Pull up a chair in my domestic church and let's chat!

I have worn many labels (Not in any particular order): Catholic, Wife, Mom,Gramma, Doctor, Major, Soccer Mom, Military Wife, Professor, Fellow.

All of these filter my views of the world. I hope that like St. Monica, I can through prayer, words and example, lead my children and others to Faith.
"The important thing is that we do not let a single day go by in vain without putting it to good use for eternity"--Blessed Franz J├Ągerst├Ątter

Friday, December 15, 2006

"O Come All Ye Faithful?"

Here is an interesting response to C and E Catholics
The Christmas rush has taken on a whole new meaning at St. Maur Parish, where tickets were issued to control crowd numbers at its annual Christmas Eve children's Mass.

Last year the children's Mass in Rush, in northern Dublin County, was so crowded that one girl fainted from the heat. Many were concerned about elderly people and young children forced to stand in the aisles.

The introduction of tickets for the Mass made national headlines at the end of November after some parishioners contacted RTE radio to complain that access to the Christmas Eve Mass was being limited to regular Mass attendees. They argued that Mass should always be open to all, whether they regularly attended church or only at Christmas and Easter.

Under the ticket distribution scheme devised by the parish council, tickets were available only from the sacristy after Saturday vigil and Sunday morning Masses the first weekend in December.

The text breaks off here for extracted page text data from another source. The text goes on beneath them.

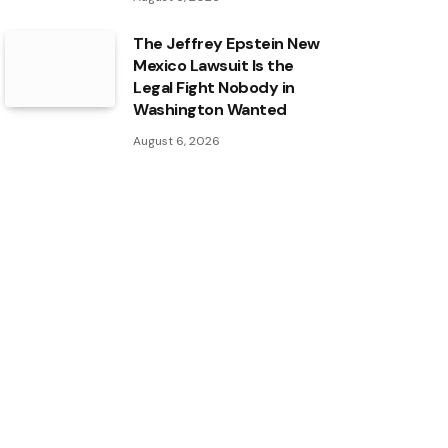
The Jeffrey Epstein New
Mexico Lawsuit Is the
Legal Fight Nobody in
Washington Wanted
August 6, 2026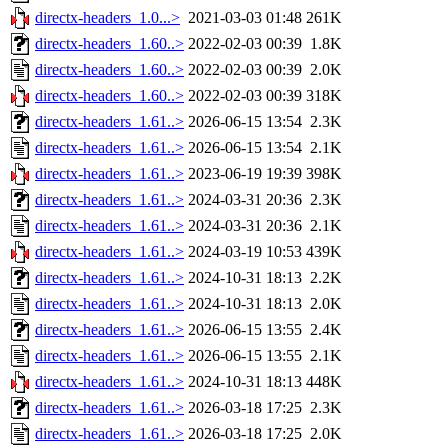
directx-headers_1.0...>
2021-03-03 01:48
261K
directx-headers_1.60..>
2022-02-03 00:39
1.8K
directx-headers_1.60..>
2022-02-03 00:39
2.0K
directx-headers_1.60..>
2022-02-03 00:39
318K
directx-headers_1.61..>
2026-06-15 13:54
2.3K
directx-headers_1.61..>
2026-06-15 13:54
2.1K
directx-headers_1.61..>
2023-06-19 19:39
398K
directx-headers_1.61..>
2024-03-31 20:36
2.3K
directx-headers_1.61..>
2024-03-31 20:36
2.1K
directx-headers_1.61..>
2024-03-19 10:53
439K
directx-headers_1.61..>
2024-10-31 18:13
2.2K
directx-headers_1.61..>
2024-10-31 18:13
2.0K
directx-headers_1.61..>
2026-06-15 13:55
2.4K
directx-headers_1.61..>
2026-06-15 13:55
2.1K
directx-headers_1.61..>
2024-10-31 18:13
448K
directx-headers_1.61..>
2026-03-18 17:25
2.3K
directx-headers_1.61..>
2026-03-18 17:25
2.0K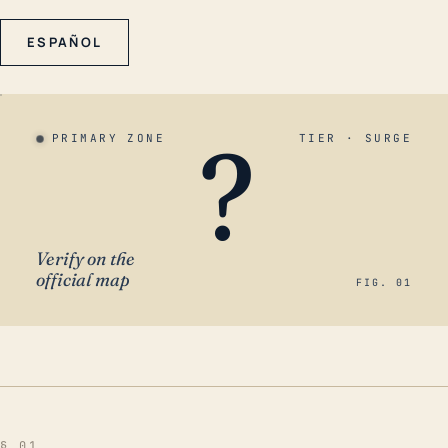
ESPAÑOL
?
PRIMARY ZONE
TIER · SURGE
Verify on the
official map
FIG. 01
§ 01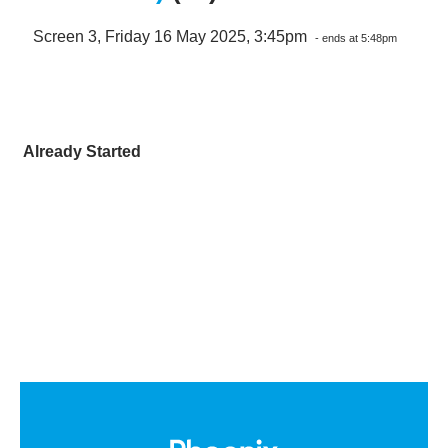
Screen 3, Friday 16 May 2025, 3:45pm
- ends at 5:48pm
Already Started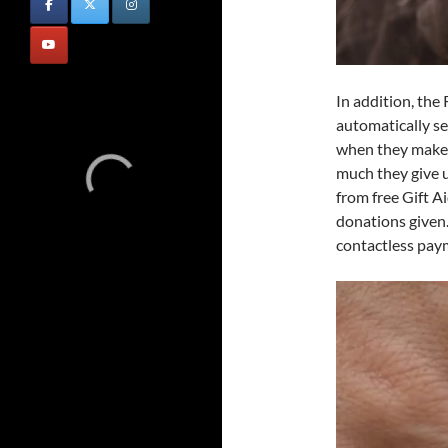
In addition, the
automatically se
when they make 
much they give u
from free Gift A
donations given.
contactless paym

One of my seventh grade CCD students expressed his frustration with all these extra people at Christmas Mass. “They are sitting in my pew, they don’t know what to do, and they talk through the whole Mass”. Fair enough. Those of us who attend Mass every Sunday can feel quite inconvenienced by the sudden crowd. After all, where were these people during Ordinary Time or even Advent? They were hitting the snooze button while we were dragging ourselves out of bed to get to Mass.

But look at the opportunity for evangelization we have at Christmas and Easter. These are seeking souls. Do you think they will keep seeking from the Church if we glare at them as they squeeze into the pew? Welcome them. Smile. You know it is going to be crowded so arrive early and move to the center of the pew. No one enjoys climbing over a dozen knees to get to his place. Help them find their place in the hymnal or missal. I know the song says “O Come All Ye Faithful”, but a more accurate though admittedly less melodic phrase would be “O Come All Ye Who Seek To Be Faithful”.

Reach out to the “C&E” Catholics. Perhaps next Christmas they will feel like one of the regulars.


Barbara said...

This is one reason I think parishes should go ALL OUT on Christmas and Easter (besides the obvious). Use the best lectors, the best cantors. Give the best homily and don't condemn the C&E's. It is an amazing opportunity!

Milehimama said...

I agree. These people felt a call to go to Mass, they followed the small tug of the Holy Spirit. To walk in and find a welcoming, friendly community who invites them back could make the difference between "revert" and indifference. Feeling awkward, out of place, disapproved of, and that everyone was wishing you weren't there is pretty much guaranteed to confirm their suspicions that Catholics are hypocrits and cliquish.
I am appalled the bishop would allow tickets to a PUBLIC Mass!

ReneeSuz said...

I used to belong to a parish in VA that had tickets for Easter Sunday Mass..... but that was only for the Mass in the church itself...
there was also a Mass in the college gymnasium that was open to all (no tickets needed)...
they did this becuase the town was overrun with tourists and parents of college students during Easter and they couldn't possibly fit everyone in the church and they wanted to find a way to give parishioners first dibs on the church (as opposed to the gymnasium)

Michelle said...

Amen, amen! The worst Easter Mass I ever attended was where the visiting priest gave a very long boring homily and then chose to sing the Eucharistic prayer. All I could think was that half the people crowding into the pews were saying to themselves, "See? This is why I never come to Mass!" The added time to sing the Eucharistic prayer pushed Mass into the time slot for the next Mass and there was a horrible crush of people - half trying to get out and half trying to get in! Yes, we should all be on our best behavior as Barb said: best cantors, best homily, and smile and welcome everybody. Make them want to come again.

Anonymous said...

Many Jewish congregations require (paid) tickets for High Holy Day services. I don't have a problem with Catholic churches requiring FREE tickets for popular Masses. If the demand for seats exceeds the supply, and there is no feasible way of increasing the supply, then requiring tickets makes more sense than having folks stampede the doors.

John Seymour said...

I also agree. Last year my wife and I were asked to serve as Eucharistic Ministers for the overflow Mass in the parish hall at the 9:00 Mass. I was struck by how sad and longing so many of the faces looked. I wanted to grab them, hug them and tell them that what they were looking for was in the same place every week.